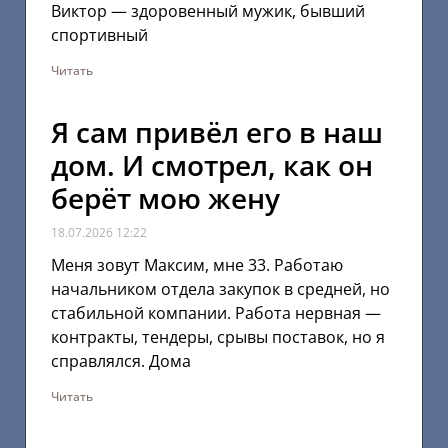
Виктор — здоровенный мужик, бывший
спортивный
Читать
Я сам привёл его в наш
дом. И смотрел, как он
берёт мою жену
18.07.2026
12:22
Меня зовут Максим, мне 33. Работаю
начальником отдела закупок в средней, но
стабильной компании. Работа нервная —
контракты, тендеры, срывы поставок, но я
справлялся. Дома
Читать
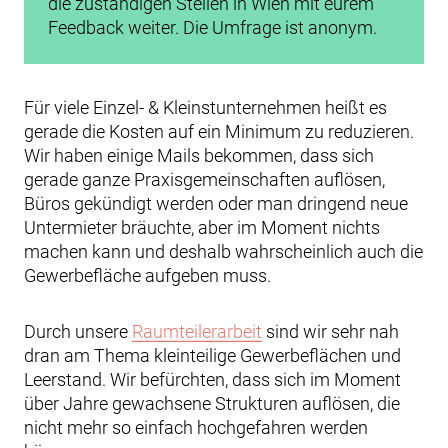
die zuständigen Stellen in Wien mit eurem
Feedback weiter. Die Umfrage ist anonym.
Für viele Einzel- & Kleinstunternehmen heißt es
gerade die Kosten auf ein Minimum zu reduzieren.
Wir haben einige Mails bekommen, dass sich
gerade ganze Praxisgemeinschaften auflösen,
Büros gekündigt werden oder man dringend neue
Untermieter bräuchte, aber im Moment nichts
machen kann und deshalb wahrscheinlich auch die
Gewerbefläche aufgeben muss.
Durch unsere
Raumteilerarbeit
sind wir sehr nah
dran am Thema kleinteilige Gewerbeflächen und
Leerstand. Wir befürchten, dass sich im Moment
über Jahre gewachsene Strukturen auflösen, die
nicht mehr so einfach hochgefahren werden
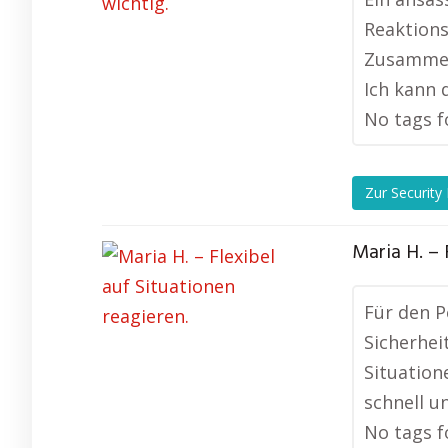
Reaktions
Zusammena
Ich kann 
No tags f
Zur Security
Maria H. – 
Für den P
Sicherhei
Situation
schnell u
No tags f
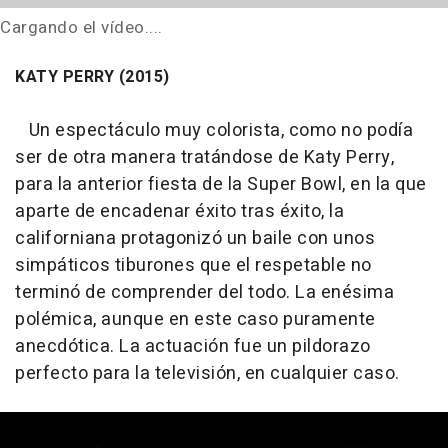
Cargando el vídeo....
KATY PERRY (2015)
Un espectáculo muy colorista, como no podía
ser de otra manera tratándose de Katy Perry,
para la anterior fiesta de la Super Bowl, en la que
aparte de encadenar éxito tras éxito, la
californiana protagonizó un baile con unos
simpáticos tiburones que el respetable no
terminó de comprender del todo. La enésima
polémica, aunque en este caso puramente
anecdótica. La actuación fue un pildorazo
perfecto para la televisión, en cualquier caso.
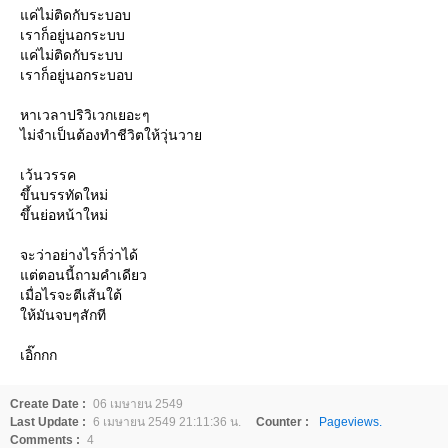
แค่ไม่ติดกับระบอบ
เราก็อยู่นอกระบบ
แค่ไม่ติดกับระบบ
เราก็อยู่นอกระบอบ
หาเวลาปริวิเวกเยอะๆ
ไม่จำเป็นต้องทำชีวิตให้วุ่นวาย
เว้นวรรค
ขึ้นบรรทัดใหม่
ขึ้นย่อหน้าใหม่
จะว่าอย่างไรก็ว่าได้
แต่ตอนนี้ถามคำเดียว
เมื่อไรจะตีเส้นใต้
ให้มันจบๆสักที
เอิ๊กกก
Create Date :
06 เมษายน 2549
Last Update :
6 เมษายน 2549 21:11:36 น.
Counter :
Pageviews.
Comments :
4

^^^^^^^^

EXERCISE DESCRIPTION →
The entries are to be transcribed word for word, without their images.

RESULT OF THIS EXERCISE →
Виктор — здоровенный мужик, бывший
спортивный
Читать
Я сам привёл его в наш
дом. И смотрел, как он
берёт мою жену
18.07.2026
12:22
Меня зовут Максим, мне 33. Работаю
начальником отдела закупок в средней, но
стабильной компании. Работа нервная —
контракты, тендеры, срывы поставок, но я
справлялся. Дома
Читать
die zuständigen Stellen in Wien mit eurem
Feedback weiter. Die Umfrage ist anonym.
Für viele Einzel- & Kleinstunternehmen heißt es
gerade die Kosten auf ein Minimum zu reduzieren.
Wir haben einige Mails bekommen, dass sich
gerade ganze Praxisgemeinschaften auflösen,
Büros gekündigt werden oder man dringend neue
Untermieter bräuchte, aber im Moment nichts
machen kann und deshalb wahrscheinlich auch die
Gewerbefläche aufgeben muss.
Durch unsere
Raumteilerarbeit
sind wir sehr nah
dran am Thema kleinteilige Gewerbeflächen und
Leerstand. Wir befürchten, dass sich im Moment
über Jahre gewachsene Strukturen auflösen, die
nicht mehr so einfach hochgefahren werden
Reaktions
Zusammena
Ich kann 
No tags f
Zur Security
Maria H. – 
Für den P
Sicherhei
Situation
schnell u
No tags f
Cargando el vídeo....
KATY PERRY (2015)
Un espectáculo muy colorista, como no podía
ser de otra manera tratándose de Katy Perry,
para la anterior fiesta de la Super Bowl, en la que
aparte de encadenar éxito tras éxito, la
californiana protagonizó un baile con unos
simpáticos tiburones que el respetable no
terminó de comprender del todo. La enésima
polémica, aunque en este caso puramente
anecdótica. La actuación fue un pildorazo
perfecto para la televisión, en cualquier caso.
แค่ไม่ติดกับระบอบ
เราก็อยู่นอกระบบ
แค่ไม่ติดกับระบบ
เราก็อยู่นอกระบอบ
หาเวลาปริวิเวกเยอะๆ
ไม่จำเป็นต้องทำชีวิตให้วุ่นวาย
เว้นวรรค
ขึ้นบรรทัดใหม่
ขึ้นย่อหน้าใหม่
จะว่าอย่างไรก็ว่าได้
แต่ตอนนี้ถามคำเดียว
เมื่อไรจะตีเส้นใต้
ให้มันจบๆสักที
เอิ๊กกก
Create Date :
06 เมษายน 2549
Last Update :
6 เมษายน 2549 21:11:36 น.
Counter :
Pageviews.
Comments :
4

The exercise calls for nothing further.